Madde 62 Borçlu olmadığı şeyi ihtiyariyle veren kimse hataen kendisini borçlu zan ederek verdiğini ispat etmedikçe onu istirdat edemez. Müruru zamana uğramış olan bir borcu eda yahut ahlaki bir vazifeyi ifa için verilen şey, geri alınamaz.


 


Madde 63 – Haksız olarak bir şeyi istifa eden kimse, onun istirdadı zamanın da elinden çıkmış olduğunu ispat ettiği miktar nisbetinde red ve iade ile mükellef değildir.


Şu kadar ki kabız, o şeyi suiniyet ile elden çıkarmış yahut onu elden çıkarır iken bilahare red ve iadeye mecbur olacağına vakif bulunmuş olursa red ve iadeye mecburdur.”


 


—İyiniyetli olan elinde kalanını geri verir…emeklilerin elinde de para kalmaz…


Yukarıda verilen Borçlar Kanunu’nun 62 ve 63 üncü maddeleri gereğince SGK’nın öğretmene haksız yere ödediği emekli aylıkları ile faizlerini geri alabilmesi için sizin öğretmenin kötü niyetli olduğunun SGK tarafından kanıtlanması gerekir. Mesela benzer bir olayda YARGITAY 10. Hukuk Dairesi, (Esas: 2002/2717, Karar: 2002/3160 ,Tarih: 08.04.2002) bir kararında;


 “ÖZET: Borçlar Kanununa göre; sebepsiz zenginleşen kişinin, iade borcu ile yükümlü tutulabilmesi için kötü niyetli olduğunun kanıtlanması gerekir. Davacının iyi niyetli olduğunun kabulü asıldır. Davacının kötü niyetli olmadığı ve Kurumu yanıltmadığı dava dosyasındaki bilgi ve belgelerden açıkça anlaşılmaktadır.
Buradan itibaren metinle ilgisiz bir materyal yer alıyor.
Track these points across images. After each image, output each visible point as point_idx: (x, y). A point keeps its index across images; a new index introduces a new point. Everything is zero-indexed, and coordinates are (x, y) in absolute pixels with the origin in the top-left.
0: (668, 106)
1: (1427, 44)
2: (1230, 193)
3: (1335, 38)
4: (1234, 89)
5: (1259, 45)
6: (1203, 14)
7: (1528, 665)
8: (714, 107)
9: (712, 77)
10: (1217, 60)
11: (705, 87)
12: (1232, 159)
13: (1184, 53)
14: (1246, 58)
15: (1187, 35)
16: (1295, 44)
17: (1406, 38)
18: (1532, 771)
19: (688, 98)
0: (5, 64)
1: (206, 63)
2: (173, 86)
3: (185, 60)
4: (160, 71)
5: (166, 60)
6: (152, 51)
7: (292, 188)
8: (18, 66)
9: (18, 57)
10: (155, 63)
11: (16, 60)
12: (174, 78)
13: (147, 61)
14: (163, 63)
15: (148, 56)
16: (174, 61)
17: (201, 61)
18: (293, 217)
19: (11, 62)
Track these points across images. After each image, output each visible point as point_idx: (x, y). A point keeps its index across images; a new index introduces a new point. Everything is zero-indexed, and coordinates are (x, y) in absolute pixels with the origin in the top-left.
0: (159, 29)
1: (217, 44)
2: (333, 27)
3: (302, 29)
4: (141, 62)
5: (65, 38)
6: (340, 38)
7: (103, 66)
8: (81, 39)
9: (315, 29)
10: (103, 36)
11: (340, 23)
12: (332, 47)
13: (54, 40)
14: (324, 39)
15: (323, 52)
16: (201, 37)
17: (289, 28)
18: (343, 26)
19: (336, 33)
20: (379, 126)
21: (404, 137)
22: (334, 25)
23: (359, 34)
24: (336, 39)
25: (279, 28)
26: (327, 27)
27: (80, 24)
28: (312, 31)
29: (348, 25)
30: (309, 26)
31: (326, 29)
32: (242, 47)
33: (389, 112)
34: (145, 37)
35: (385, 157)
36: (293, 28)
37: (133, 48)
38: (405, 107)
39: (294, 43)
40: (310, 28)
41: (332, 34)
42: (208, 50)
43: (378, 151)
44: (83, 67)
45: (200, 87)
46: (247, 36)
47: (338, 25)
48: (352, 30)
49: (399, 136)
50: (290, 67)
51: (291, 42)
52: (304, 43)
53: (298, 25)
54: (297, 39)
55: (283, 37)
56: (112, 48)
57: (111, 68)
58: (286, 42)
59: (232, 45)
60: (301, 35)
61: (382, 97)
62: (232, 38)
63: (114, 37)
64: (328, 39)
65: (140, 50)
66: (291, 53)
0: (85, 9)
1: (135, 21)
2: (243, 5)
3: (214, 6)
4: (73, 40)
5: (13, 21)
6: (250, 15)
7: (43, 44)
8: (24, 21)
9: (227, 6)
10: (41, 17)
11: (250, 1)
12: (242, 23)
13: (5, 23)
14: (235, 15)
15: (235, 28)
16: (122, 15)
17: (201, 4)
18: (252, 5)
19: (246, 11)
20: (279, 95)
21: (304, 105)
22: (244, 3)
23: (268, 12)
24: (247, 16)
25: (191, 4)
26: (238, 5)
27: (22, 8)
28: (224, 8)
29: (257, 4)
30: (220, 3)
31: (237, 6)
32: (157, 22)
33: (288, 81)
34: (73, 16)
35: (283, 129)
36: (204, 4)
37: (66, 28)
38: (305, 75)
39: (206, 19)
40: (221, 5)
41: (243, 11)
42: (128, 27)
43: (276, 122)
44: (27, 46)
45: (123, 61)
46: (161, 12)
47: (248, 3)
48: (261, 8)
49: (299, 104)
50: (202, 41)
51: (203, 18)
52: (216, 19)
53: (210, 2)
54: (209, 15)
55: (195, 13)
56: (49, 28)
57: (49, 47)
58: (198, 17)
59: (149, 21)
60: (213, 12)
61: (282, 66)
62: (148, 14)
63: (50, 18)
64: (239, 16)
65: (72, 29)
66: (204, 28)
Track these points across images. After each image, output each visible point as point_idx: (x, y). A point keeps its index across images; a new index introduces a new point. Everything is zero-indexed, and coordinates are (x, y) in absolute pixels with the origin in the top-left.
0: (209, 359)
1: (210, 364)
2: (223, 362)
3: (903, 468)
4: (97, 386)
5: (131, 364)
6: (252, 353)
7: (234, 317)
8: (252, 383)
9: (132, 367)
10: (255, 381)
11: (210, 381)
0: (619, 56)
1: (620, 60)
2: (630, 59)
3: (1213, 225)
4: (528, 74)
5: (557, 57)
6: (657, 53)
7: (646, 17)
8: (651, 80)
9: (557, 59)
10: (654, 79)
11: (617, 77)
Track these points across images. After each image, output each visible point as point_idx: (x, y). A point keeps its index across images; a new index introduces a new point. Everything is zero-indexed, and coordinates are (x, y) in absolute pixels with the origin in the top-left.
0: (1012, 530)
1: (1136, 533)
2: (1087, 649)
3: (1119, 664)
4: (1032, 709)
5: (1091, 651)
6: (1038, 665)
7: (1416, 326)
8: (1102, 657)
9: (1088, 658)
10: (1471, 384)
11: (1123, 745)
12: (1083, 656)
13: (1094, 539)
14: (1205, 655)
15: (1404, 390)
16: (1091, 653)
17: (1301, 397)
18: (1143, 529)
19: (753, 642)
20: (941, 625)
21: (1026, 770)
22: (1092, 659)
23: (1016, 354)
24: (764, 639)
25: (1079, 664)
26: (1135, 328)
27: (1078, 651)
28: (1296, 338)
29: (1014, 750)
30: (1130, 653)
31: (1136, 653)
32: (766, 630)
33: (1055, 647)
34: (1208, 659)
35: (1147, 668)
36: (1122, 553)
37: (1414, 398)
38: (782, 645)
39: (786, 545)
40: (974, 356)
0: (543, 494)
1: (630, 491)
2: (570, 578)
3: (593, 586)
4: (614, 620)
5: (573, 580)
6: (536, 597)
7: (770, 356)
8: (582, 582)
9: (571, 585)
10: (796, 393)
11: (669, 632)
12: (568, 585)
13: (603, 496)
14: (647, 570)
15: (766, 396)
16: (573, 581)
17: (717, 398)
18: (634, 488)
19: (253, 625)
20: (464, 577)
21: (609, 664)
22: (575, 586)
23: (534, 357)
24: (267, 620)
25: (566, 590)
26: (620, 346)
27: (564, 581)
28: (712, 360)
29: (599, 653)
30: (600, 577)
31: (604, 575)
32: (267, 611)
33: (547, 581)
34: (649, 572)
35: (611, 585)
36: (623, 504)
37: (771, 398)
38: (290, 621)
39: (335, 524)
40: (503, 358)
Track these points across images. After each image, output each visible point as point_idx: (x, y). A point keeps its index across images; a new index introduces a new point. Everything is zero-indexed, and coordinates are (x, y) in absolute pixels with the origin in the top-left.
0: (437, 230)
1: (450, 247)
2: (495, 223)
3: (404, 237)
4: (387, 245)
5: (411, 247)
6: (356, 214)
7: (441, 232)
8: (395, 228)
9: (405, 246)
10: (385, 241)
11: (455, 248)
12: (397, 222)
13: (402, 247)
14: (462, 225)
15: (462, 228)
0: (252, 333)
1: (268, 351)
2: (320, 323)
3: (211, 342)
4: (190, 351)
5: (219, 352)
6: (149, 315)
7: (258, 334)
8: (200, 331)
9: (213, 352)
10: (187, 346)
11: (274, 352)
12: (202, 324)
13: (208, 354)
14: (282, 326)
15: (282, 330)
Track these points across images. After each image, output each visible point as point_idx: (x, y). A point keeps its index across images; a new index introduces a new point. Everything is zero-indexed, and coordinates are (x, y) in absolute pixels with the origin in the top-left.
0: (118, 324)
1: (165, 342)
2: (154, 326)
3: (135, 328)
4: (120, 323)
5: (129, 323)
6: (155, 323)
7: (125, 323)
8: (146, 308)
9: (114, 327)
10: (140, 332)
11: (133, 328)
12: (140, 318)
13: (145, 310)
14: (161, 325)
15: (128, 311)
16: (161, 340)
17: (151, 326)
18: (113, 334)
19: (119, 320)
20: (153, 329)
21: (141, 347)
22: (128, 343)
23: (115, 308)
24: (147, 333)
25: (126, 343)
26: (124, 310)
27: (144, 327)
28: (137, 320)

Kaldı ki, Davalı Kurumca davacının kötü niyetli olduğu iddia ve ispat edilmemiştir. (506 sayılı SSK. m. 19, 26, 92) (818 sayılı BK. m. 63)”


Emeklinin iyiniyetli olduğunu bu nedenle sadece elinde kalanı iade etmek zorunda kaldığını belirtip hemen arkasından da;


Yaşam deneyleri ve günümüzün ekonomik koşullarına göre davacının,kendisine ödenen dava konusu yaşlılık aylıklarını tüketerek elden çıkarmak zorunda kalan, günü tarihine ve kıtı kıtına geçinen kimselerden olduğunun da kabulü gerekir. Şüphesiz bu yönden bir kuşku ve duraksama duyulması halinde Mahkemenin gerekli inceleme ve araştırma yapabileceği de tartışmasızdır.”


diyerek de emeklilerin ancak yaşamlarını devam ettirdiklerini ve ellerinde bir şey kalmadığından emeklinin SGK’ya borçlu olmadığına karar vermiştir.